Orc's simplest combinator is |, the parallel combinator. Execution of the complex expression F | G, where F and G are Orc expressions, executes F and G concurrently. Whenever a value is published during the execution of F or G, the execution of F | G publishes that value. Note the publications of F and G are interleaved arbitrarily.

{- Publish 1 and 2 in parallel -}  

1 | 1+1

{-
OUTPUT:PERMUTABLE
1
2
-}

The brackets {- -} enclose comments, which are present only for documentation and are ignored by the compiler.

Now that we have expressions which publish multiple values, what can we do with those publications?
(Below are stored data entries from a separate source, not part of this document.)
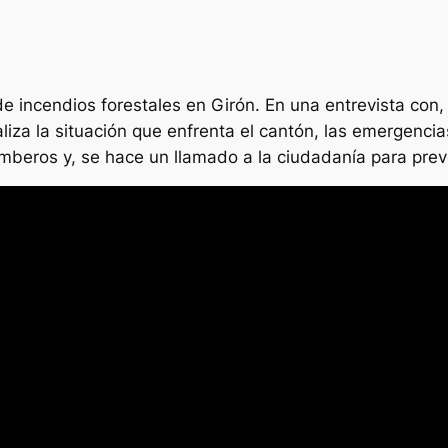
e incendios forestales en Girón. En una entrevista con,
aliza la situación que enfrenta el cantón, las emergenci
beros y, se hace un llamado a la ciudadanía para preven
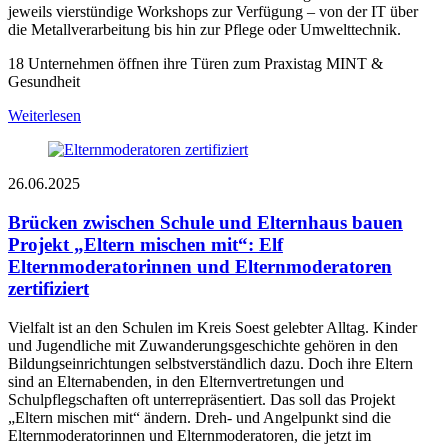
jeweils vierstündige Workshops zur Verfügung – von der IT über
die Metallverarbeitung bis hin zur Pflege oder Umwelttechnik.
18 Unternehmen öffnen ihre Türen zum Praxistag MINT &
Gesundheit
Weiterlesen
26.06.2025
Brücken zwischen Schule und Elternhaus bauen
Projekt „Eltern mischen mit“: Elf
Elternmoderatorinnen und Elternmoderatoren
zertifiziert
Vielfalt ist an den Schulen im Kreis Soest gelebter Alltag. Kinder
und Jugendliche mit Zuwanderungsgeschichte gehören in den
Bildungseinrichtungen selbstverständlich dazu. Doch ihre Eltern
sind an Elternabenden, in den Elternvertretungen und
Schulpflegschaften oft unterrepräsentiert. Das soll das Projekt
„Eltern mischen mit“ ändern. Dreh- und Angelpunkt sind die
Elternmoderatorinnen und Elternmoderatoren, die jetzt im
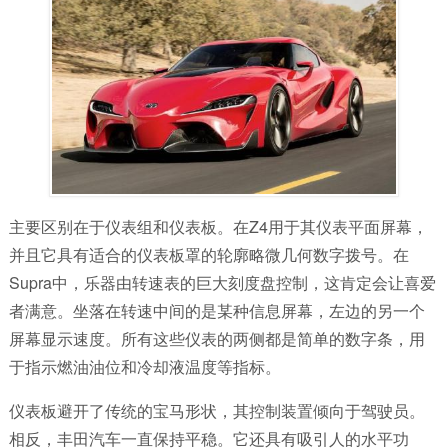
主要区别在于仪表组和仪表板。在Z4用于其仪表平面屏幕，
并且它具有适合的仪表板罩的轮廓略微几何数字拨号。在
Supra中，乐器由转速表的巨大刻度盘控制，这肯定会让喜爱
者满意。坐落在转速中间的是某种信息屏幕，左边的另一个
屏幕显示速度。所有这些仪表的两侧都是简单的数字条，用
于指示燃油油位和冷却液温度等指标。
仪表板避开了传统的宝马形状，其控制装置倾向于驾驶员。
相反，丰田汽车一直保持平稳。它还具有吸引人的水平功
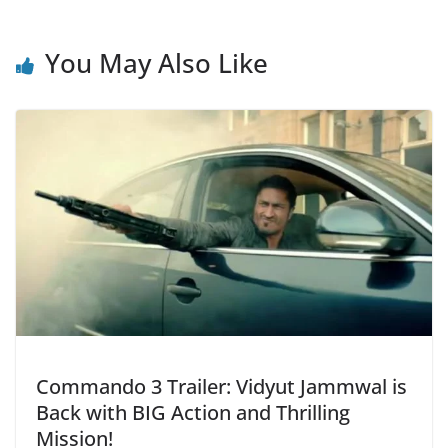
You May Also Like
Commando 3 Trailer: Vidyut Jammwal is
Back with BIG Action and Thrilling
Mission!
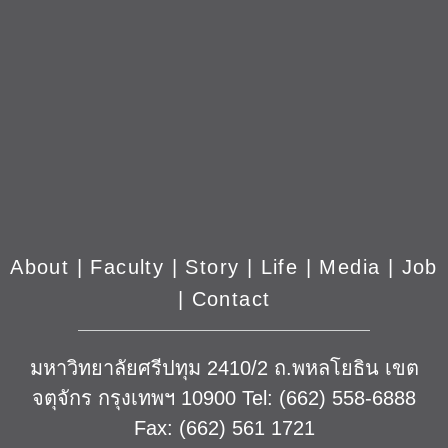
About
|
Faculty
|
Story
| Life |
Media
|
Job
|
Contact
มหาวิทยาลัยศรีปทุม 2410/2 ถ.พหลโยธิน เขต
จตุจักร กรุงเทพฯ 10900 Tel: (662) 558-6888
Fax: (662) 561 1721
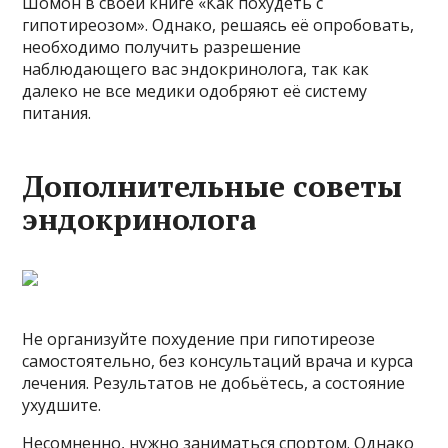
Шомон в своей книге «Как похудеть с
гипотиреозом». Однако, решаясь её опробовать,
необходимо получить разрешение
наблюдающего вас эндокринолога, так как
далеко не все медики одобряют её систему
питания.
Дополнительные советы
эндокринолога
Не организуйте похудение при гипотиреозе
самостоятельно, без консультаций врача и курса
лечения. Результатов не добьётесь, а состояние
ухудшите.
Несомненно, нужно заниматься спортом. Однако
The sequential combinator, written F >x> G, combines the expression F, which may publish some values, with another expression G, which will use the values as they are published; the variable x transmits the values from F to G.

The execution of F >x> G starts by executing F. Whenever F publishes a value, a new execution of G begins in parallel with F (and with other executions of G). In that instance of G, variable x is bound to the value published by F. Values published by the executions of G are published by the whole expression, but the values published by F are not published by the whole expression; they are consumed by the variable binding.

{- Publish 1 and 2 in parallel -}
  
(0 | 1) >n> n+1

{-
OUTPUT:PERMUTABLE
1
2
-}

{- Publish 3 and 4 in parallel -}
  
2 >n> (n+1 | n+2)

{-
OUTPUT:PERMUTABLE
3
4
-}

{- Publish 5 -}
  
2 >x> 3 >y> x+y

{-
OUTPUT:
5
-}

The sequential combinator may also be written without a variable, as in F >> G. This has the same behavior, except that no variable name is given to the values published by F. When F publishes only one value, this is similar to a sequential execution in an imperative language. For example, suppose we want to print three messages in sequence:

{- Print three messages in sequence -}

Println("Yes") >>
Println("We") >>
Println("Can") >>
stop

{-
OUTPUT:PERMUTABLE
Yes
We
Can
-} 

The simple expression stop does nothing and halts immediately. In conjunction with >> , it can be used to ignore unneeded publications, such as the signal that would be published by Println("Can").

The pruning combinator, written F <x< G, allows us to block a computation waiting for a result, or terminate a computation. The execution of F <x< G starts by executing F and G in parallel. Whenever F publishes a value, that value is published by the entire execution. When G publishes its first value, that value is bound to x in F, and then the execution of G is immediately killed. A killed expression cannot make any more site calls or publish any values.

During the execution of F, any part of the execution that depends on x will be blocked until x is bound. If G never publishes a value, parts of F may be blocked forever.

{- Publish either 5 or 6, but not both -}

x+2 <x< (3 | 4)

{-
OUTPUT:
5
-}
{-
OUTPUT:
6
-}

Though a terminated execution may not make any new calls, the calls that it has already made will continue normally; their responses are simply ignored. This may have surprising consequences when a call has side effects, as in the following example.

{- This example might actually print both "uh" and "oh" to the
   console, regardless of which call responds first. -}

stop <x< Println("uh") | Println("oh")

{-
OUTPUT:PERMUTABLE
uh
oh
-}
{-
OUTPUT:
uh
-}
{-
OUTPUT:
oh
-}

Both of the Println calls could be initiated before either one of them publishes a value and terminates the expression. Once the expression is terminated, no new calls occur, but the other Println call still proceeds and still has the effect of printing its message to the console.

Orc's fourth concurrency combinator, the otherwise combinator, is written F ; G. The execution of F ; G proceeds as follows. First, F is executed. If F halts, and has not published any values, then G executes. If F did publish one or more values, then G is ignored.